There seems to be a correlation between the price of bitcoin, the cryptocurrency with the biggest market capitalization, and the forward price to earnings ratio of stocks listed in the S&P 500. As reported by Bloomberg, the valuation measure peaked on the same day in Dec. 2017 for bitcoin and the P/E ratio.
The famous Morgan Stanley analyst, Michael Wilson, published a report about his observations, highlighting an interrelationship and similarity in their movements. The forward price to earnings ratio is calculated by dividing the total market capitalization of a stock to the projected company earnings for the next fiscal year.

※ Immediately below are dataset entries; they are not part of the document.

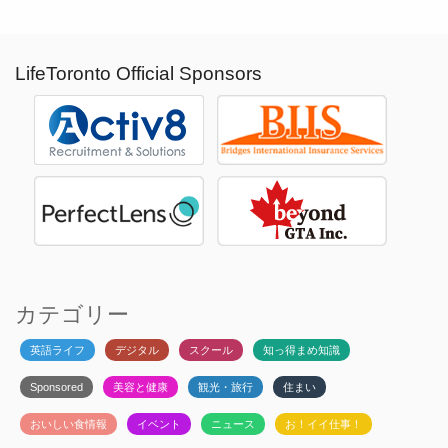
LifeToronto Official Sponsors
カテゴリー
英語ライフ
デジタル
スクール
知っ得まめ知識
Sponsored
美容と健康
観光・旅行
住まい
おいしい食情報
イベント
ニュース
お！イイ仕事！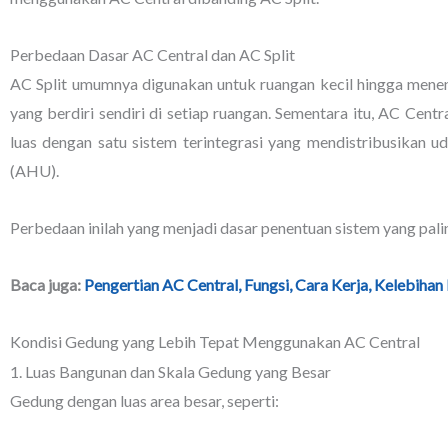
Perbedaan Dasar AC Central dan AC Split
AC Split umumnya digunakan untuk ruangan kecil hingga menen
yang berdiri sendiri di setiap ruangan. Sementara itu, AC Cent
luas dengan satu sistem terintegrasi yang mendistribusikan u
(AHU).
Perbedaan inilah yang menjadi dasar penentuan sistem yang pali
Baca juga:
Pengertian AC Central, Fungsi, Cara Kerja, Kelebiha
Kondisi Gedung yang Lebih Tepat Menggunakan AC Central
1. Luas Bangunan dan Skala Gedung yang Besar
Gedung dengan luas area besar, seperti:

Wilson wrote in his report, “While we do not expect this relationship to continue to hold so tightly we do think it will be hard for price-to-earnings to move significantly higher or lower without a commensurate move in the digital currency.”

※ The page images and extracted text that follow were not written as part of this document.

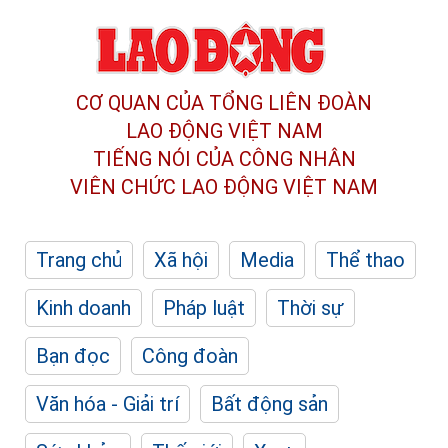
CƠ QUAN CỦA TỔNG LIÊN ĐOÀN
LAO ĐỘNG VIỆT NAM
TIẾNG NÓI CỦA CÔNG NHÂN
VIÊN CHỨC LAO ĐỘNG
VIỆT NAM
Trang chủ
Xã hội
Media
Thể thao
Kinh doanh
Pháp luật
Thời sự
Bạn đọc
Công đoàn
Văn hóa - Giải trí
Bất động sản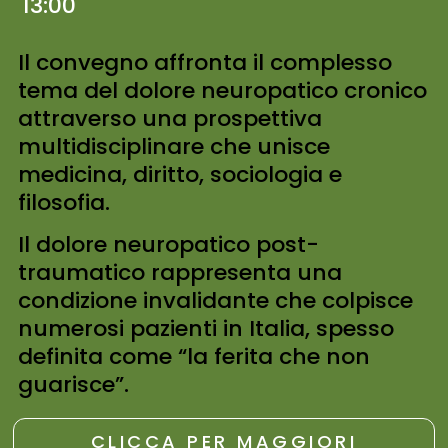
13:00
Il convegno affronta il complesso
tema del dolore neuropatico cronico
attraverso una prospettiva
multidisciplinare che unisce
medicina, diritto, sociologia e
filosofia.
Il dolore neuropatico post-
traumatico rappresenta una
condizione invalidante che colpisce
numerosi pazienti in Italia, spesso
definita come “la ferita che non
guarisce”.
CLICCA PER MAGGIORI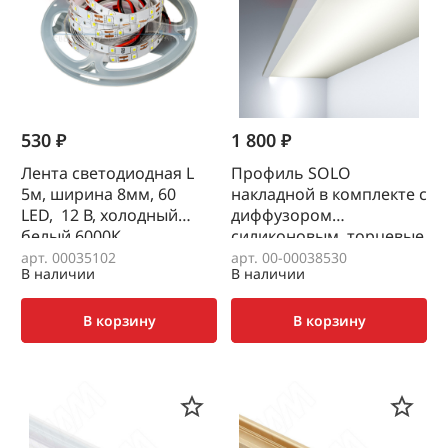
530 ₽
1 800 ₽
Лента светодиодная L
Профиль SOLO
5м, ширина 8мм, 60
накладной в комплекте с
LED, 12 В, холодный
диффузором
белый 6000К
силиконовым, торцевые
заглушки, черный, 3м
арт. 00035102
арт. 00-00038530
В наличии
В наличии
В корзину
В корзину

Bitcoin may be in its nascent stage at the moment, but analysts have already begun comparing its movement with the stock market. Importantly though, the two assets could not be any different. Bitcoin is a cryptocurrency, while the S&P 500 is an index of the top 500 traded public companies. Equity researchers have pointed out how bitcoin and S&P 500 both hit highs around the same time in Dec. 2017 and then also underwent a major correction since the start of 2018.
Similarities in the Price Charts (Bitcoin/Stocks)

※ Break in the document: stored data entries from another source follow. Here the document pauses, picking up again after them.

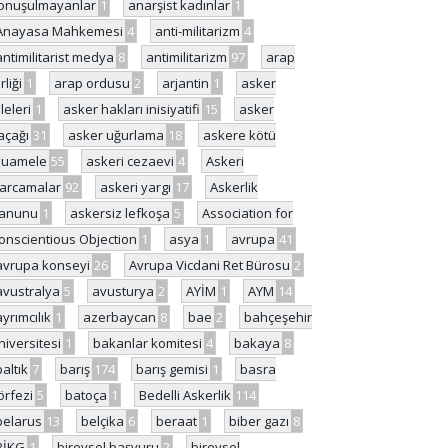
onuşulmayanlar
1
anarşist kadınlar
1
Anayasa Mahkemesi
4
anti-militarizm
4
antimilitarist medya
8
antimilitarizm
97
arap
rliği
1
arap ordusu
2
arjantin
1
asker
ileleri
1
asker hakları inisiyatifi
15
asker
açağı
31
asker uğurlama
18
askere kötü
uamele
55
askeri cezaevi
4
Askeri
arcamalar
92
askeri yargı
17
Askerlik
anunu
1
askersiz lefkoşa
5
Association for
onscientious Objection
1
asya
1
avrupa
41
avrupa konseyi
26
Avrupa Vicdani Ret Bürosu
2
avustralya
5
avusturya
2
AYİM
1
AYM
14
ayrımcılık
1
azerbaycan
8
bae
2
bahçeşehir
niversitesi
1
bakanlar komitesi
4
bakaya
8
baltık
7
barış
174
barış gemisi
1
basra
örfezi
5
batoça
1
Bedelli Askerlik
114
belarus
13
belçika
6
beraat
1
biber gazı
8
BİKG
1
bireysel başvuru
2
bireysel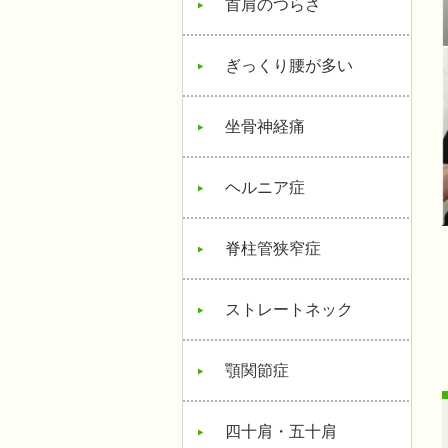
首肩のつらさ
ぎっくり腰が多い
坐骨神経痛
ヘルニア症
脊柱管狭窄症
ストレートネック
顎関節症
四十肩・五十肩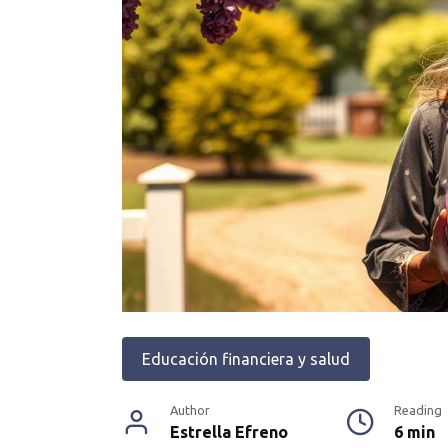
Educación financiera y salud
Author
Reading
Estrella Efreno
6 min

However, there could also be completely different reasons for their rise and correction. Buoyed by the corporate tax rate cut announced by President Trump, stocks began rallying as investors expected better earnings and more efficient allocation of saved capital. The excitement didn’t last long though, as the Federal Reserve raised interest rates and flushed out some of the capital in the equity markets. Bitcoin, after a tremendous rally in 2017, has since cooled off and is down by more than 50 percent from its record high.
A major reason for the correction of the cryptocurrency market can be the action of financial regulators across the globe. Despite that, world finance leaders at the G20 Summit in Argentina stated that there was a need to regulate cryptocurrencies.
Nevertheless, investors need to be cautious as reports indicating a relation between cryptocurrencies and the stock market grows with each passing day. Speaking about the similarities in the price charts and other observed patterns between bitcoin and the stock market. Fundstrat Global Advisors’ Tom Lee told CNBC:
“It (bitcoin price graph) could easily look like a chart that looks like the S&P because both had a parabolic move and then subsequently gave back some of these gains.”
His remarks came to light in the wake of a big sell-off that occurred in the equity markets Feb. 2018. He also acknowledged that “the connection between the two is really limited.”
“Cryptocurrencies have their own economy based on activity on that blockchain. Equities have their own economy based on earnings per share multiples. The institutional overlap is essentially zero,” Lee continued. He concluded by warning investors to be cautious and not invest in cryptocurrencies or the stock market expecting them to move in the same direction all the time.